SOURCE EXTRACT:
━━━━━━━━━━━━━━━━━━━━
# The Beauty of the Ainulindale



## Nenya Evenstar (Sep 18, 2002)

I have just started reading the Silmarillion again (that means I will be showing my face in this forum more often), and I was struck by the intense beauty of the Ainulindale. Just picture it! A world created by a song which is sung in the presence of the most powerful being ever? It just gives me the chills! It is so mind boggling and yet so simple. What a wonderful way for Tolkien to have caused his world to be created! Please share your thoughts! I can't even begin to describe the way I feel about that picture in words!


----------



## Ithrynluin (Sep 18, 2002)

I have no proper words to express the divine beauty of the Ainulindale.
Wonderful,breathtaking...an inspiration.


----------



## Walter (Sep 18, 2002)

Yes indeed, the Ainulindalë was the part which impressed me the most in the Sil. But I always thaught that was just me because I love music and the vision of the "creation of a whole universe" through music holds some special beauty...


----------



## gate7ole (Sep 18, 2002)

We know the love of Tolkien for poems and rhymes, so it shouldn't surprise us that he chose this way to create a world. There is much allegory, and the first battle between the gods takes place in the song of creation.
And I prefer this theory of world creation, that the Big Bang and other scientific proof


----------



## Walter (Sep 18, 2002)

> _Originally posted by gate7ole _
> And I prefer this theory of world creation, that the Big Bang and other scientific proof


But what if the very first bar of the "Music of the Ainur" began with a drum beat?


----------



## Ancalagon (Sep 18, 2002)

One cannot begin to fathom the intensity of Tolkiens mind until one has immersed themselves in The Ainulindale. When I first read it, I had visions of great choirs , amid swirling pools of sounds where each note solidified into the creation of Arda. Yet, it was distant, unattainable even to those who sang its creation. Melkor and Manwe rising in themes above all else, with Eru's own deep resonance ever present in the structure of the music. 

Chords, plucked from the depth of the void akin to an orchestra tuning before their greatest performance. Each struggling to be heard, each competing with the song of those surrounding, yet all conducive to Eru's vision for his coming children. Unwitting they sang, until finally concordant, harmonious without flaw.......excepting Melkor, who wove in his discordance, his incongruousness that threatened to unravel the perfection of the theme. Yet, again rose Iluvatar, his chord deeper than the abyss and higher than the firmament and in an eternal moment the music ceased.

_would anyone like to continue with their interpretation?_


----------



## Walter (Sep 18, 2002)
━━━━━━━━━━━━━━━━━━━━
EXERCISES:
**a.** List every distinct username that appears as a post heading in the forum thread about the Ainulindale.
**b.** Reproduce the entries exactly, beginning with the line that contains "scientific name: Carex laxiflora" and going on through the line that contains "collection date: 1950-07-22", with both of those lines included.
The forum thread and the entries have no connection to each other.
━━━━━━━━━━━━━━━━━━━━
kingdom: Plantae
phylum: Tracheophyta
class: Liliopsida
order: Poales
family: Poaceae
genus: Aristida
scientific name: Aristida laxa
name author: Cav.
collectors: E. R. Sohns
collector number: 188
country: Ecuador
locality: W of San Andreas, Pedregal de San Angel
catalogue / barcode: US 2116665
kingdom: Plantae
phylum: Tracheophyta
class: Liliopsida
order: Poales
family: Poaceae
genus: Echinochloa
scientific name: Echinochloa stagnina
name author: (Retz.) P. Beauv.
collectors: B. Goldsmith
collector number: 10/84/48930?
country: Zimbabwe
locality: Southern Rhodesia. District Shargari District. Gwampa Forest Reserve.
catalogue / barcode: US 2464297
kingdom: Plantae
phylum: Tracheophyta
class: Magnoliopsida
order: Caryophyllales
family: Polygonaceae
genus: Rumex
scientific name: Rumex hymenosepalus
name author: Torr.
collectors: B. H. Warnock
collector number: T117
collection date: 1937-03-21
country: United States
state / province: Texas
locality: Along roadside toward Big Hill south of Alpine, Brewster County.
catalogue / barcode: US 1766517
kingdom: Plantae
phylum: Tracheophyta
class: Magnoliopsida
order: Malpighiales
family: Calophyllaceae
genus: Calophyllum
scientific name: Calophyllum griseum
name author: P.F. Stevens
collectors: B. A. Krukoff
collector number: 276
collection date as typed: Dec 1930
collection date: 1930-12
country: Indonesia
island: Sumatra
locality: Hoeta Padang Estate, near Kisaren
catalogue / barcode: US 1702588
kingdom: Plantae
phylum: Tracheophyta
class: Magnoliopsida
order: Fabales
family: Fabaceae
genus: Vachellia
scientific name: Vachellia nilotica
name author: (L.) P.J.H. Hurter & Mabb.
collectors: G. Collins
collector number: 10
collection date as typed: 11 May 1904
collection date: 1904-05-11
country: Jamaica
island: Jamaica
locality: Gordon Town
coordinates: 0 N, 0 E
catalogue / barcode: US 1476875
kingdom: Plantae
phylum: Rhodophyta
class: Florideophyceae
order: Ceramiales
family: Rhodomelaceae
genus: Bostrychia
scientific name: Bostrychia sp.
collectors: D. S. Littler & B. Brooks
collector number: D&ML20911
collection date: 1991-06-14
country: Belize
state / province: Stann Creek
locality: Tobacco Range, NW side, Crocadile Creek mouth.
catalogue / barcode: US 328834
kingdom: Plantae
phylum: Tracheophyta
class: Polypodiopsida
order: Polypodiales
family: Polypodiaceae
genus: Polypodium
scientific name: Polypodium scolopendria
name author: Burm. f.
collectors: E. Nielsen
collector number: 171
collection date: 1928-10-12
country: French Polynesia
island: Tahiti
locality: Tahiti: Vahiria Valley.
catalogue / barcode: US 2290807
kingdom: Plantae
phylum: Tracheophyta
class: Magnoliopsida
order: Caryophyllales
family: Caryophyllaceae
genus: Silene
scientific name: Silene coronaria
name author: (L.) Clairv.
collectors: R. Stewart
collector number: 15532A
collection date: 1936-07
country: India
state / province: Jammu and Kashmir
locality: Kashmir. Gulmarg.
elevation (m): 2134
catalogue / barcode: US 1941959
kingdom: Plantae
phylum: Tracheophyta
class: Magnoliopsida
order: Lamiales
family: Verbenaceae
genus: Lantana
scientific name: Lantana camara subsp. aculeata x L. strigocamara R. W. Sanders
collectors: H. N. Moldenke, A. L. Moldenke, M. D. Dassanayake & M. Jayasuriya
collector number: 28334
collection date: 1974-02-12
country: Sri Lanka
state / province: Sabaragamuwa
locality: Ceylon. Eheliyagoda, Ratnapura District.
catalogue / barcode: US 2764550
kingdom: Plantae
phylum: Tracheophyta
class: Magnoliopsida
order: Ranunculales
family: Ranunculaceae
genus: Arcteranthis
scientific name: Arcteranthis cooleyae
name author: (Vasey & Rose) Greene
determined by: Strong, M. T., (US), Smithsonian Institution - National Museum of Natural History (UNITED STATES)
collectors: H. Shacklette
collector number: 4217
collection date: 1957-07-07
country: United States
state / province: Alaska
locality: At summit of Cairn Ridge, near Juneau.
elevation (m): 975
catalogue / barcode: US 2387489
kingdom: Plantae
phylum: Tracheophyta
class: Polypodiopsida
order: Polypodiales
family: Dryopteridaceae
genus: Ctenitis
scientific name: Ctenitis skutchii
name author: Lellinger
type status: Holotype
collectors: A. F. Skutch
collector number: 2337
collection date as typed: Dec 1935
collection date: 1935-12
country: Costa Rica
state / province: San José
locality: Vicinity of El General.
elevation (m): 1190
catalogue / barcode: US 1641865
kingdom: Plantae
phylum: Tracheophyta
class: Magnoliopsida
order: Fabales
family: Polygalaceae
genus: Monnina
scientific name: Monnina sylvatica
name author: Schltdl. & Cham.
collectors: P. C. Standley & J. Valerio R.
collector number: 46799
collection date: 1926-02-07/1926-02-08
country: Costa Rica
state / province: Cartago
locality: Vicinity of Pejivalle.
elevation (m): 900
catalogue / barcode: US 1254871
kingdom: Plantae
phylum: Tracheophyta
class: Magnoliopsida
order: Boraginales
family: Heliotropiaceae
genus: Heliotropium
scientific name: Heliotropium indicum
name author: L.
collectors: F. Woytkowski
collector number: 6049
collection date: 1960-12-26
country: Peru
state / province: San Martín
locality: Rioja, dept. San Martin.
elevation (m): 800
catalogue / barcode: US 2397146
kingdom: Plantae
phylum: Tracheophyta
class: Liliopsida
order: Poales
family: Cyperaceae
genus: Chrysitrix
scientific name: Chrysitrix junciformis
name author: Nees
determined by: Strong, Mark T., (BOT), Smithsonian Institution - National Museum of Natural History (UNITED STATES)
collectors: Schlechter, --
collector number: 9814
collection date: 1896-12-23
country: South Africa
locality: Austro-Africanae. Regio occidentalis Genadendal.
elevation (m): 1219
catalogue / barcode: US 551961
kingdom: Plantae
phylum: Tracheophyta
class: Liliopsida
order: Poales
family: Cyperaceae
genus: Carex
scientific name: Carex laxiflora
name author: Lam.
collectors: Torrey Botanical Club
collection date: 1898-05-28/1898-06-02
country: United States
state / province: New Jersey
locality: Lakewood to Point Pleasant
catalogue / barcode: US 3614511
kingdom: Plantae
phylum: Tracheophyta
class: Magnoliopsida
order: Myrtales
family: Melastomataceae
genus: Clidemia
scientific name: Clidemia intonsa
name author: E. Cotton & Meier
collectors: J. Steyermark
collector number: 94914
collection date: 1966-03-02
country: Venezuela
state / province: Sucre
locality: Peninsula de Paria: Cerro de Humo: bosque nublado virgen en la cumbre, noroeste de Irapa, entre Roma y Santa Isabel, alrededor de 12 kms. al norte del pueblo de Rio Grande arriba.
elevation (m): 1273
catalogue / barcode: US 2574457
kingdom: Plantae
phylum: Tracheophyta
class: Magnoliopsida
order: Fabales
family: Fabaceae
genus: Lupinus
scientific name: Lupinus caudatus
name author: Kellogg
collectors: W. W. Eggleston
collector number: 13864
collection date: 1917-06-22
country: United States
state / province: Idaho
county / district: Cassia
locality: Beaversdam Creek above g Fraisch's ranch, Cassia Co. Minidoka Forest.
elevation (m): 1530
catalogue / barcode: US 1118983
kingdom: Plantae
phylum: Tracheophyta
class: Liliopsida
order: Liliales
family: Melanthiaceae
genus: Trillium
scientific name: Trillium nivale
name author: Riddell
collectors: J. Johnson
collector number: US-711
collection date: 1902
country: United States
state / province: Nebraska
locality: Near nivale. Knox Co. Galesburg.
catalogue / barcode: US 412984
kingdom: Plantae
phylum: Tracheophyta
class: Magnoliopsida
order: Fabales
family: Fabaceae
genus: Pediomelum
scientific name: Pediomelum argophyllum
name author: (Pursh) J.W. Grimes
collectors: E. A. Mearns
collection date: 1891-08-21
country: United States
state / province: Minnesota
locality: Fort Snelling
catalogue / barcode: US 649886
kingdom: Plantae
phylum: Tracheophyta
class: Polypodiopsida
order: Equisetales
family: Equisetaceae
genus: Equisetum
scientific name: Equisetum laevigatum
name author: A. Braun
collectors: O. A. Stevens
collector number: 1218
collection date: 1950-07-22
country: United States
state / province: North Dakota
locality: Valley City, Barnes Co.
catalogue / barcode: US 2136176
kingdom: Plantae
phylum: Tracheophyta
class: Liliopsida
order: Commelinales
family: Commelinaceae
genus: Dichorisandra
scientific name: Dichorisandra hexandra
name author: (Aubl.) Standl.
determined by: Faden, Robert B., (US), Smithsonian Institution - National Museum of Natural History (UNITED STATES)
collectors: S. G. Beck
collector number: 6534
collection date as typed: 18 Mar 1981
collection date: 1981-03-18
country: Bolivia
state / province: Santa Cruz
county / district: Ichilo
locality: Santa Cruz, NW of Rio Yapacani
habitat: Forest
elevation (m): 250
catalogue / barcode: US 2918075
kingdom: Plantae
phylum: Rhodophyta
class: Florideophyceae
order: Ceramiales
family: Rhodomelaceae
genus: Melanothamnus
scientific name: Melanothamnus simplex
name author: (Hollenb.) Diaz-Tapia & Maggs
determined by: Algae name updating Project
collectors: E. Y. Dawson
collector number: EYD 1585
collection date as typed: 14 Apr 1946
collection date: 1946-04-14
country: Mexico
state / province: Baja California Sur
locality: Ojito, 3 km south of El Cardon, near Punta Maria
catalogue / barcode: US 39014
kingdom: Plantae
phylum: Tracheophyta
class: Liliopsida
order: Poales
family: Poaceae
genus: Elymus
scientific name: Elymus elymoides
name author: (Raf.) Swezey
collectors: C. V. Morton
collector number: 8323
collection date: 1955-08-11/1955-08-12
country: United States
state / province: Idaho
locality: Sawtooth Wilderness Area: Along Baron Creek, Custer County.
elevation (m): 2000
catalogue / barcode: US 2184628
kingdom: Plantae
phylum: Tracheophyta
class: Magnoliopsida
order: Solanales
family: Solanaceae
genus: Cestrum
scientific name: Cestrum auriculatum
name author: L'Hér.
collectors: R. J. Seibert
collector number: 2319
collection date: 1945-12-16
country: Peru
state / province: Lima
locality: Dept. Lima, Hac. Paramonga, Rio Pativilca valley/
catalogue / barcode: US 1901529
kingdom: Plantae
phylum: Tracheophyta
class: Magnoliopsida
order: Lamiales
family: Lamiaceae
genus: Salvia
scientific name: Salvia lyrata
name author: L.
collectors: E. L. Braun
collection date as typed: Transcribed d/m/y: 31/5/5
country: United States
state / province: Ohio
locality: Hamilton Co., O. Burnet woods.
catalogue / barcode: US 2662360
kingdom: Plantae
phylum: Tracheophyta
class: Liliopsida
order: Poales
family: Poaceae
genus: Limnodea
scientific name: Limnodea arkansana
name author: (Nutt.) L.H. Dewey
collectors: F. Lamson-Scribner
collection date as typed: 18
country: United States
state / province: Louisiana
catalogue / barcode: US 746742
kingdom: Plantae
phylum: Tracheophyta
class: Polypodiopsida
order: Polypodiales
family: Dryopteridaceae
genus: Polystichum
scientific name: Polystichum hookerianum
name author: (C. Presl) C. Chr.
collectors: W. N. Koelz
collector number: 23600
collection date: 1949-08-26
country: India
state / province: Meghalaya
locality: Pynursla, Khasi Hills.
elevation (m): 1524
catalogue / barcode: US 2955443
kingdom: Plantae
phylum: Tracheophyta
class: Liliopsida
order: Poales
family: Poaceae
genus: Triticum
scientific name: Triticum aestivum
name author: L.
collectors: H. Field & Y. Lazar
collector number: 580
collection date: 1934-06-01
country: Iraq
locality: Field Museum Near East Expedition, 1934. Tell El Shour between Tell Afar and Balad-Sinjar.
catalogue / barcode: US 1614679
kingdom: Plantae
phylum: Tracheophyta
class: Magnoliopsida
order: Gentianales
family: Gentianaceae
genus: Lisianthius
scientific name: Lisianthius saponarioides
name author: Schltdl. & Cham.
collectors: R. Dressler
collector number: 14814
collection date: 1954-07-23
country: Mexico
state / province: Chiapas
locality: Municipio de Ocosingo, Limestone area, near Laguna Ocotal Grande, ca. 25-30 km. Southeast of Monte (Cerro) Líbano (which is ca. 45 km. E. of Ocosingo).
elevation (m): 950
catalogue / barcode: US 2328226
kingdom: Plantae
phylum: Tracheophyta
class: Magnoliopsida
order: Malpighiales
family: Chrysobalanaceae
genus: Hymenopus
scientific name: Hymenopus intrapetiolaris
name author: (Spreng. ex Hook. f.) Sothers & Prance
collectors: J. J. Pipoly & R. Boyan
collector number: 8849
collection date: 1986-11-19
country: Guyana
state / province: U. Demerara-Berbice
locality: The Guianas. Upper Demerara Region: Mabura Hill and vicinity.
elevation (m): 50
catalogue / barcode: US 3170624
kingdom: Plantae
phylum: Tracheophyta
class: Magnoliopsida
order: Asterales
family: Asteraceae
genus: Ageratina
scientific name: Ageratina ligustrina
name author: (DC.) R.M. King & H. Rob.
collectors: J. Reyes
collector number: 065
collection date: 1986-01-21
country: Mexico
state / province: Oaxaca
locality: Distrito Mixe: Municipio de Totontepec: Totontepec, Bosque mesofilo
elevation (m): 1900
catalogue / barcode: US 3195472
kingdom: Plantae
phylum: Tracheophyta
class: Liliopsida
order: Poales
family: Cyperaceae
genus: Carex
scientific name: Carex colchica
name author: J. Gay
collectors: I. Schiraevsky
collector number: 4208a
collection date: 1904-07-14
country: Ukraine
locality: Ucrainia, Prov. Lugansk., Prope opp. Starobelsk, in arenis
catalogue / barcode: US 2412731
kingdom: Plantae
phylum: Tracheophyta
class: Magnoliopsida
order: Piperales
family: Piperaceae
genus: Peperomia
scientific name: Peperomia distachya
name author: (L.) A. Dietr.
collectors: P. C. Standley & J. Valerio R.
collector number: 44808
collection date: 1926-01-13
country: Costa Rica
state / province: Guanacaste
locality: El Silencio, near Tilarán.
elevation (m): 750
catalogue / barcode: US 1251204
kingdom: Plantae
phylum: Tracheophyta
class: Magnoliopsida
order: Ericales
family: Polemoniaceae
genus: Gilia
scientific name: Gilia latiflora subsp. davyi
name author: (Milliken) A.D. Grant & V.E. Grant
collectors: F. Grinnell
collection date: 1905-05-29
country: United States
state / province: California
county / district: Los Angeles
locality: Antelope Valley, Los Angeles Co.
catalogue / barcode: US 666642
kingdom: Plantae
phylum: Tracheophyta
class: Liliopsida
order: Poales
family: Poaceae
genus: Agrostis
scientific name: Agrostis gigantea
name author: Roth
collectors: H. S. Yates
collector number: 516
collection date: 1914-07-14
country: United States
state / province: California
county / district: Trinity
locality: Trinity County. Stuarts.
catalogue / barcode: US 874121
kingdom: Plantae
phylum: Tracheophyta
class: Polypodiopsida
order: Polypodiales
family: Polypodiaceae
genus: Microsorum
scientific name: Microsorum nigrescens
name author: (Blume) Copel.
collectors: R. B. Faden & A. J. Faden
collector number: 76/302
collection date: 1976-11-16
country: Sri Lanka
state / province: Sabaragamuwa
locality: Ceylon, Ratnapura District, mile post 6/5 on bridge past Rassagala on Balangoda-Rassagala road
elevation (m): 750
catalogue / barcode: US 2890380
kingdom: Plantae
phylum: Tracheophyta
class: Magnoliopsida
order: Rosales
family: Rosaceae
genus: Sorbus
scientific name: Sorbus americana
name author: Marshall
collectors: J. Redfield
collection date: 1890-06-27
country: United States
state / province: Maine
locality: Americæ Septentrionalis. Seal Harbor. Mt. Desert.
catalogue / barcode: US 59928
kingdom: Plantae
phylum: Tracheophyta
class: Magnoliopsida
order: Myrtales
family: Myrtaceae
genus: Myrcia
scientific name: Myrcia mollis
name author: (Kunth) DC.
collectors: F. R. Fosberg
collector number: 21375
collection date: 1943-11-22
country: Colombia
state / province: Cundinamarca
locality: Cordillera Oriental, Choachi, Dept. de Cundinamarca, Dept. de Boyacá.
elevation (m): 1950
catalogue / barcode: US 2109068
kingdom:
━━━━━━━━━━━━━━━━━━━━
SOLUTIONS FOR EACH TASK:
**a.**
Nenya Evenstar
Ithrynluin
Walter
gate7ole
Ancalagon

**b.**
scientific name: Carex laxiflora
name author: Lam.
collectors: Torrey Botanical Club
collection date: 1898-05-28/1898-06-02
country: United States
state / province: New Jersey
locality: Lakewood to Point Pleasant
catalogue / barcode: US 3614511
kingdom: Plantae
phylum: Tracheophyta
class: Magnoliopsida
order: Myrtales
family: Melastomataceae
genus: Clidemia
scientific name: Clidemia intonsa
name author: E. Cotton & Meier
collectors: J. Steyermark
collector number: 94914
collection date: 1966-03-02
country: Venezuela
state / province: Sucre
locality: Peninsula de Paria: Cerro de Humo: bosque nublado virgen en la cumbre, noroeste de Irapa, entre Roma y Santa Isabel, alrededor de 12 kms. al norte del pueblo de Rio Grande arriba.
elevation (m): 1273
catalogue / barcode: US 2574457
kingdom: Plantae
phylum: Tracheophyta
class: Magnoliopsida
order: Fabales
family: Fabaceae
genus: Lupinus
scientific name: Lupinus caudatus
name author: Kellogg
collectors: W. W. Eggleston
collector number: 13864
collection date: 1917-06-22
country: United States
state / province: Idaho
county / district: Cassia
locality: Beaversdam Creek above g Fraisch's ranch, Cassia Co. Minidoka Forest.
elevation (m): 1530
catalogue / barcode: US 1118983
kingdom: Plantae
phylum: Tracheophyta
class: Liliopsida
order: Liliales
family: Melanthiaceae
genus: Trillium
scientific name: Trillium nivale
name author: Riddell
collectors: J. Johnson
collector number: US-711
collection date: 1902
country: United States
state / province: Nebraska
locality: Near nivale. Knox Co. Galesburg.
catalogue / barcode: US 412984
kingdom: Plantae
phylum: Tracheophyta
class: Magnoliopsida
order: Fabales
family: Fabaceae
genus: Pediomelum
scientific name: Pediomelum argophyllum
name author: (Pursh) J.W. Grimes
collectors: E. A. Mearns
collection date: 1891-08-21
country: United States
state / province: Minnesota
locality: Fort Snelling
catalogue / barcode: US 649886
kingdom: Plantae
phylum: Tracheophyta
class: Polypodiopsida
order: Equisetales
family: Equisetaceae
genus: Equisetum
scientific name: Equisetum laevigatum
name author: A. Braun
collectors: O. A. Stevens
collector number: 1218
collection date: 1950-07-22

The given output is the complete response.